# Passage for review
Environment variables in YAML

Use ${VAR} or ${VAR:-default} anywhere in the config — they are resolved at load time:

email:
  smtp_password: "${SMTP_PASSWORD}"

Pipeline stages

dengue_prep

Steps execute in DAG order. Names match logs and code under pipelines/dengue_prep/steps/.

# Step What it does
1 download_case_data Locates raw case files (filesystem or S3)
2 parse_case_data Parses IHIP files → daily case counts by region, upserts into prepared_data/
3 download_weather_data Downloads weather from OpenMeteo, CDS, or pre-parsed source
4 parse_weather_data Aggregates to daily weather features, upserts into prepared_data/

dengue

Steps execute in DAG order. Names match logs and code under pipelines/dengue/steps/.

# Step What it does
1 identify_sampling_day Resolves the case window and run metadata
2 parse_case_data Loads prepared daily case series from prepared_data/
3 validate_case_data_sufficiency Optional gate — stops early if data is too thin
4 parse_weather_data Loads prepared daily weather features from prepared_data/
5 identify_cutoff_dates Case/weather cutoffs and prediction calendar
6 generate_thresholds Builds threshold tables from history + config
7 train_and_predict Fits models, writes predictions
8 combine_predictions Single combined predictions table
9 assess_thresholds Threshold assessment + figure metadata
10 generate_maps Choropleth map PNGs
11 generate_report JSON + LaTeX bundle + maps zip + optional PDF
12 notify_run Sends success email (if configured)

# Recorded information
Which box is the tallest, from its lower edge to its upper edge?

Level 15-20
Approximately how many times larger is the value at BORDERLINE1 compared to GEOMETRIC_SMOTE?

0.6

# Work request A
From the pipeline documentation, list every step name in the dengue_prep pipeline in execution order.
# Work request B
Output the section of the pipeline documentation that opens with the words containing "Pipeline stages" and closes with "(filesystem or S3)".
# Work request C
Answer these questions using the pipeline documentation:
(i) What syntax does it give for an environment variable with a fallback value?
(ii) Under which directory is the code for the dengue pipeline's steps?
(iii) What does the generate_maps step produce?

# Worked solution A
download_case_data
parse_case_data
download_weather_data
parse_weather_data

# Worked solution B
Pipeline stages

dengue_prep

Steps execute in DAG order. Names match logs and code under pipelines/dengue_prep/steps/.

# Step What it does
1 download_case_data Locates raw case files (filesystem or S3)

# Worked solution C
(i) ${VAR:-default}
(ii) pipelines/dengue/steps/
(iii) Choropleth map PNGs